Questa donna, grande e fragile allo stesso tempo, è diventata in pochi anni uno dei critici più acerbi e spietati del sistema Putin. Nel 2004 ha pubblicato una requisitoria personale contro il presidente russo, La Roussie selon Poutine, in cui scriveva: «Lo detesto (Putin) perché non ama il popolo. Ci disprezza, ci vede solo come un mezzo per raggiungere i suoi scopi, per estendere e conservare il suo potere. Si crede in diritto di fare di noi quello che vuole, di giocare con coi, di manipolarci, di distruggerci se lo ritiene necessario… la Russia ha già avuto dei dirigenti di queste fattezze. E ogni volta ci hanno portato a tragedie, bagni di sangue, guerre civili. Voglio buttarmi alle spalle tutto questo. Ecco perché provo tanta avversione per questo cekista che cammina sul tappeto rosso del Cremlino arrampicandosi fino al trono».


IL RISVEGLIO DELL’INTELLIGHENZIA
Scrivendo questo libro Anna sapeva il rischio che correva. Non è stata la prima giornalista ad essere uccisa in Russia. Né sarà l’ultima. Ma quando le raccomandavo di essere prudente, mi diceva: «Galia, non ho scelta. È il mio mestiere, e se non faccio tutto quello che è in mio potere per aiutare le persone che soffrono e per smascherare i loro carnefici, come potrei guardare i miei figli negli occhi?» Grande ammiratrice di Tolstoj e di Cechov, aveva conservato un’anima pura e il senso di responsabilità e dell’onore che hanno da sempre caratterizzato l’intellighenzia russa. Ci sono voluti alcuni anni per far risvegliare quest’intellighenzia. A partire dal 2009, la data del secondo processo, del tutto costruito, di Mikhail Khodorkovsky, scrittori e artisti hanno cominciato a rendersi conto di quello che Anna diceva nella prima metà degli anni Duemila, prima del suo assassinio, il 7 ottobre 2006. Solo da un anno a questa parte assistiamo a manifestazioni di piazza dell’opposizione, che reclama apertamente le dimissioni di Putin e la democratizzazione del paese. Ma nel frattempo il regime si è rafforzato, il Fsb ha allargato il suo potere, il campo politico è stato non solo spianato, ma cementato, affinché niente possa distruggerlo.

La lezione di coraggio e di lucidità che ci ha dato Anna, ai russi come agli occidentali, non è stata vana.

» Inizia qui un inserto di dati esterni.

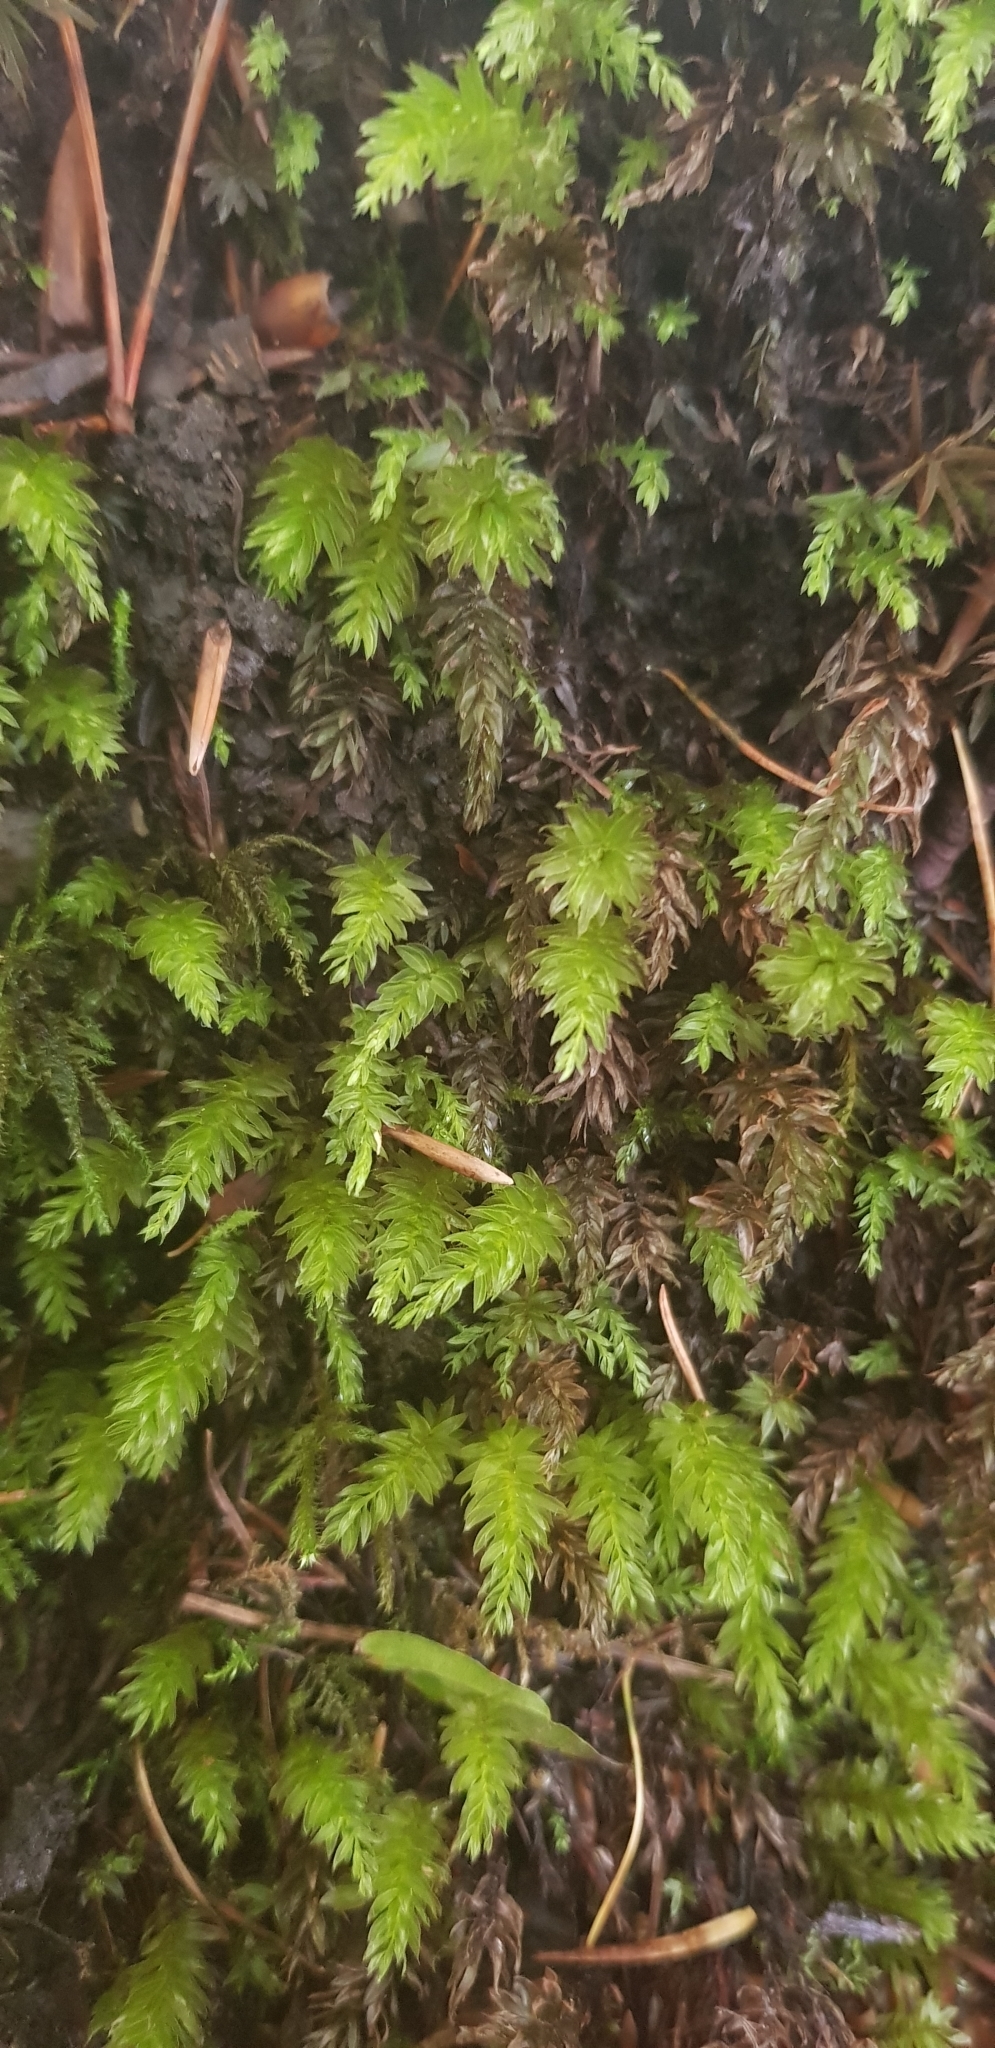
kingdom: Plantae
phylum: Bryophyta
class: Bryopsida
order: Bryales
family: Mniaceae
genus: Mnium
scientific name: Mnium hornum
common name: Swan's-neck leafy moss
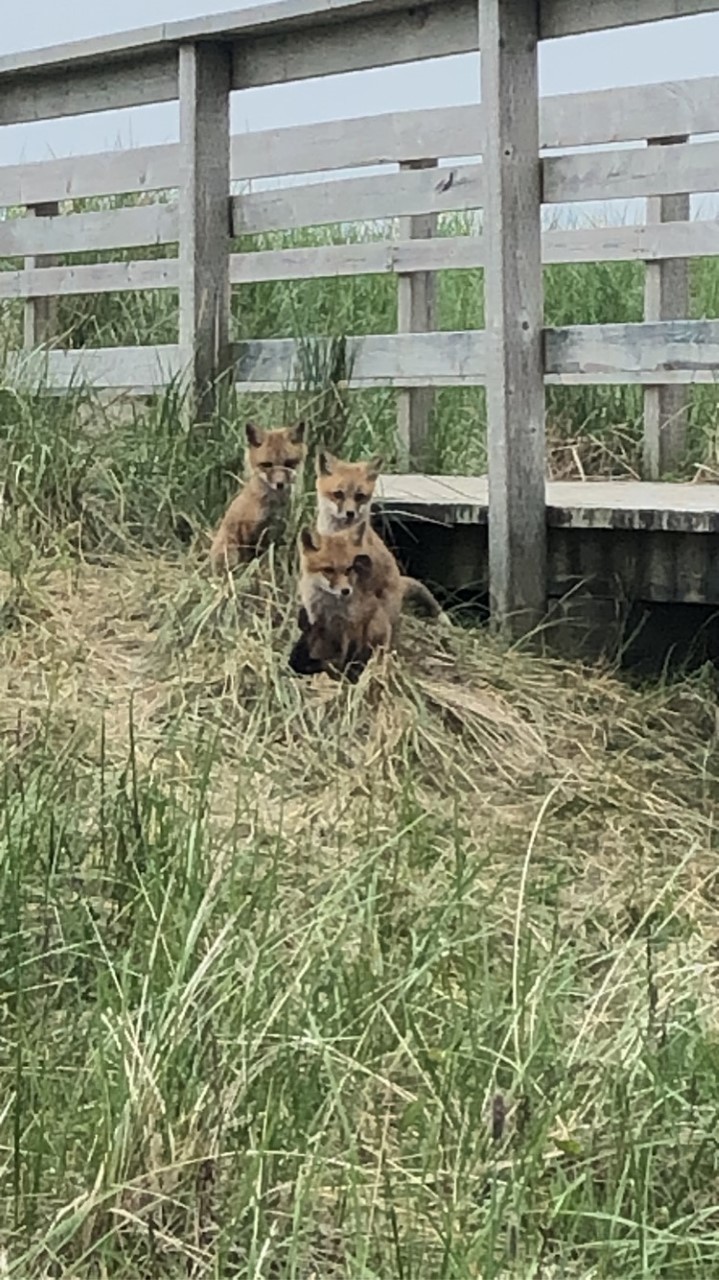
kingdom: Animalia
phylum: Chordata
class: Mammalia
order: Carnivora
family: Canidae
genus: Vulpes
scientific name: Vulpes vulpes
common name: Red fox
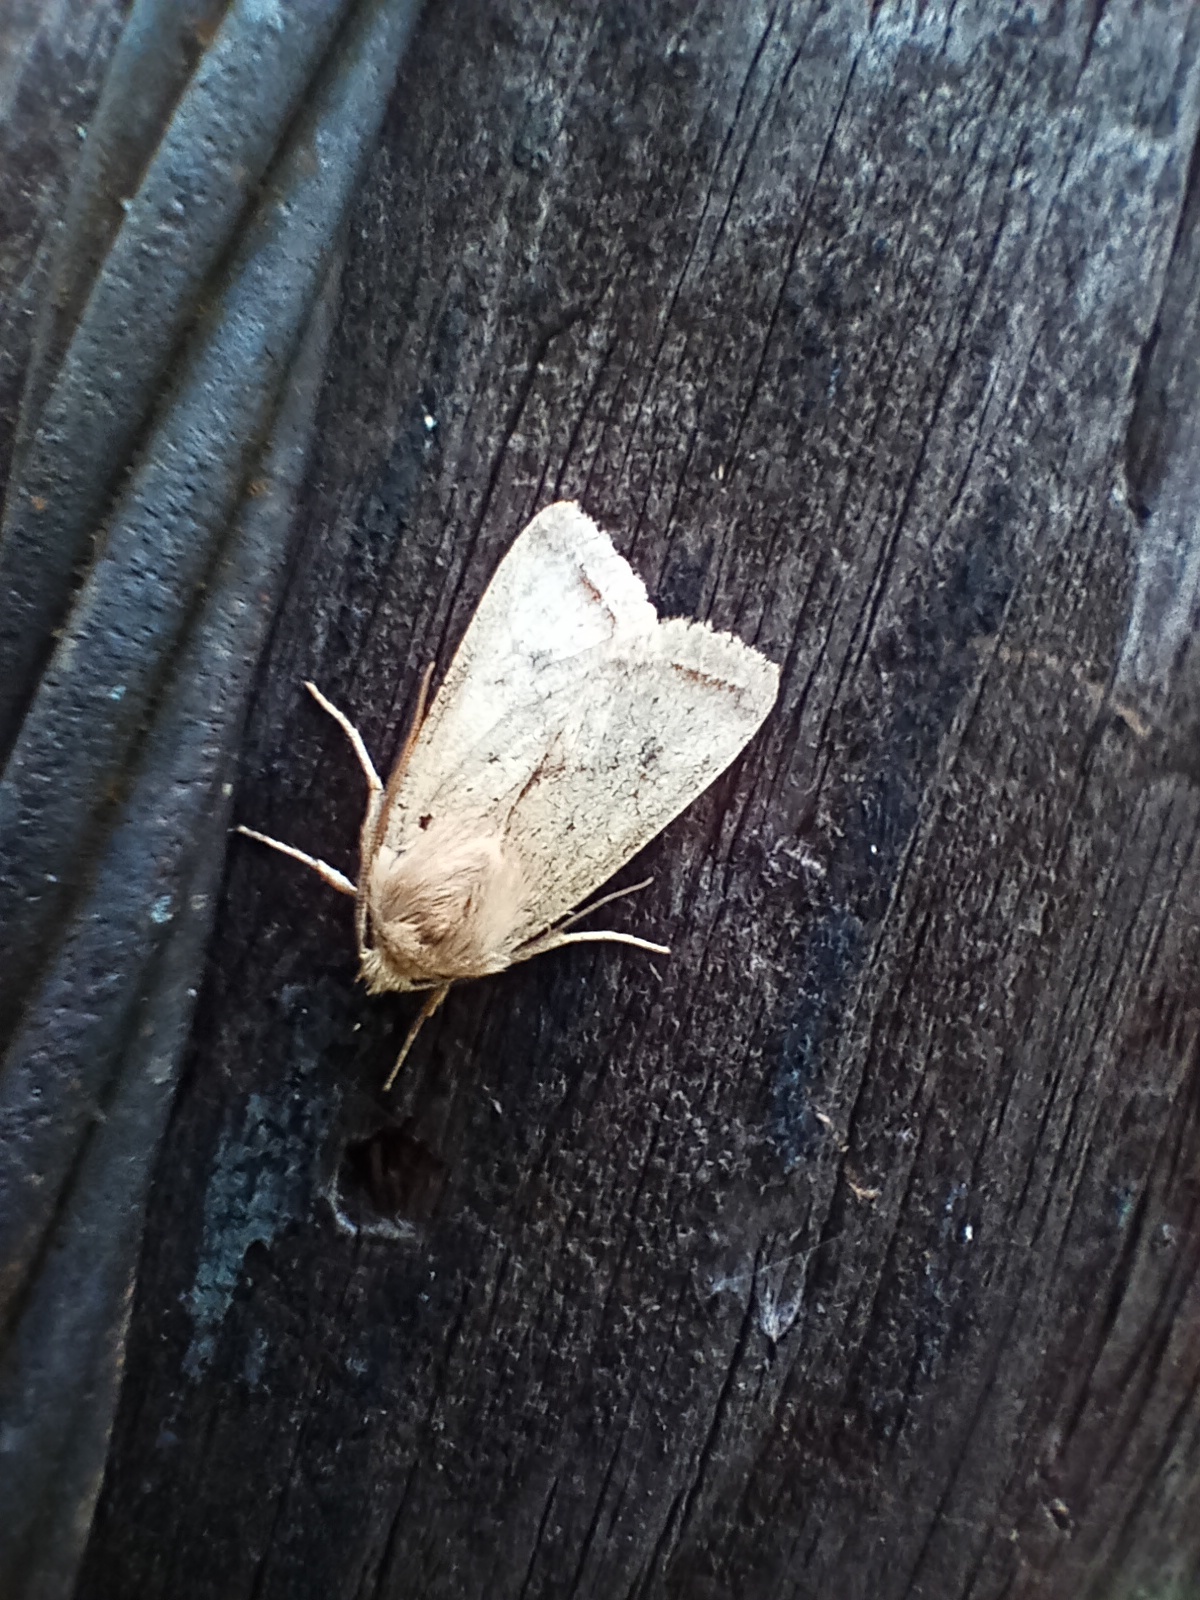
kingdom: Animalia
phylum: Arthropoda
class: Insecta
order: Lepidoptera
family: Noctuidae
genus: Agrochola
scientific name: Agrochola macilenta
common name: Yellow-line quaker
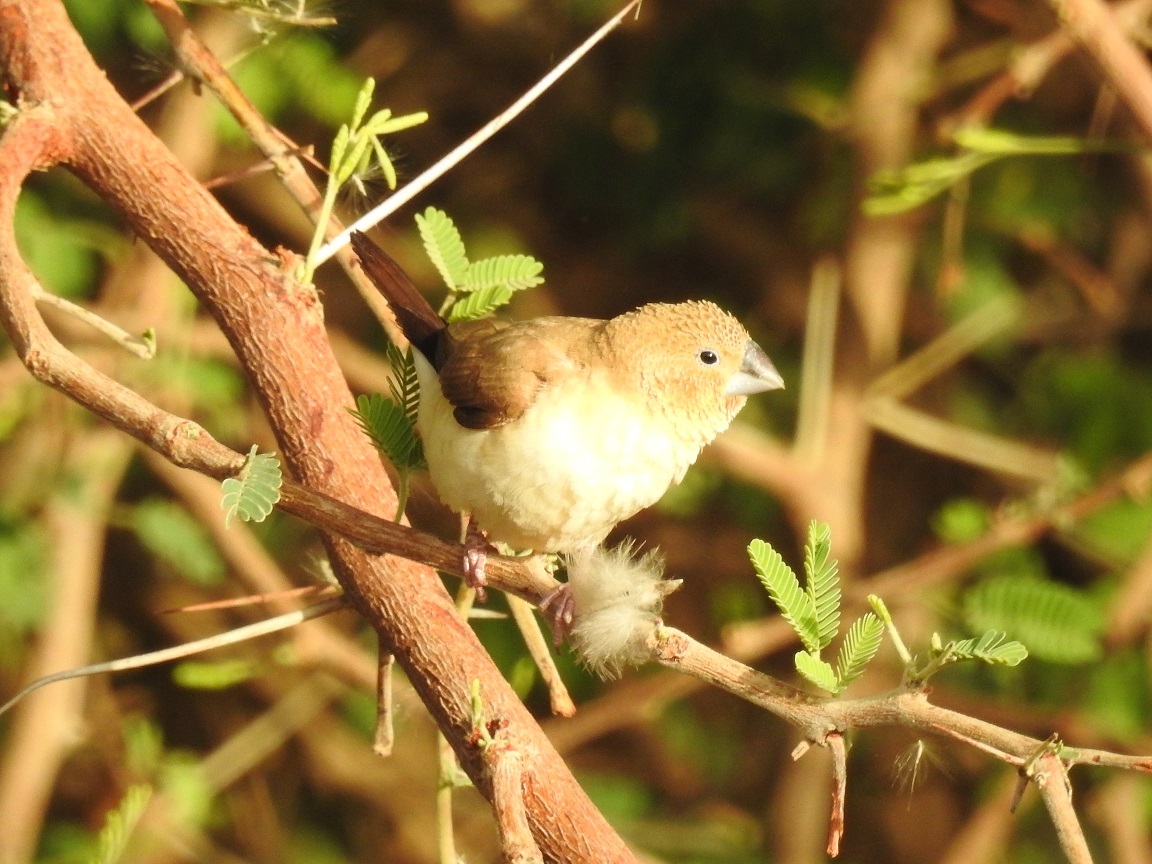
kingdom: Animalia
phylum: Chordata
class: Aves
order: Passeriformes
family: Estrildidae
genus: Euodice
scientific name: Euodice cantans
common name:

Se nessuno nelle file dell’opposizione non possiede la sua stessa umanità, il suo talento e passione per la verità di giustizia, migliaia di giornalisti, scrittori, artisti, attivisti politici, ecologisti, uomini d’affari sono decisi oggi a portare avanti una lotta che era anche la sua. La lotta per una Russia libera.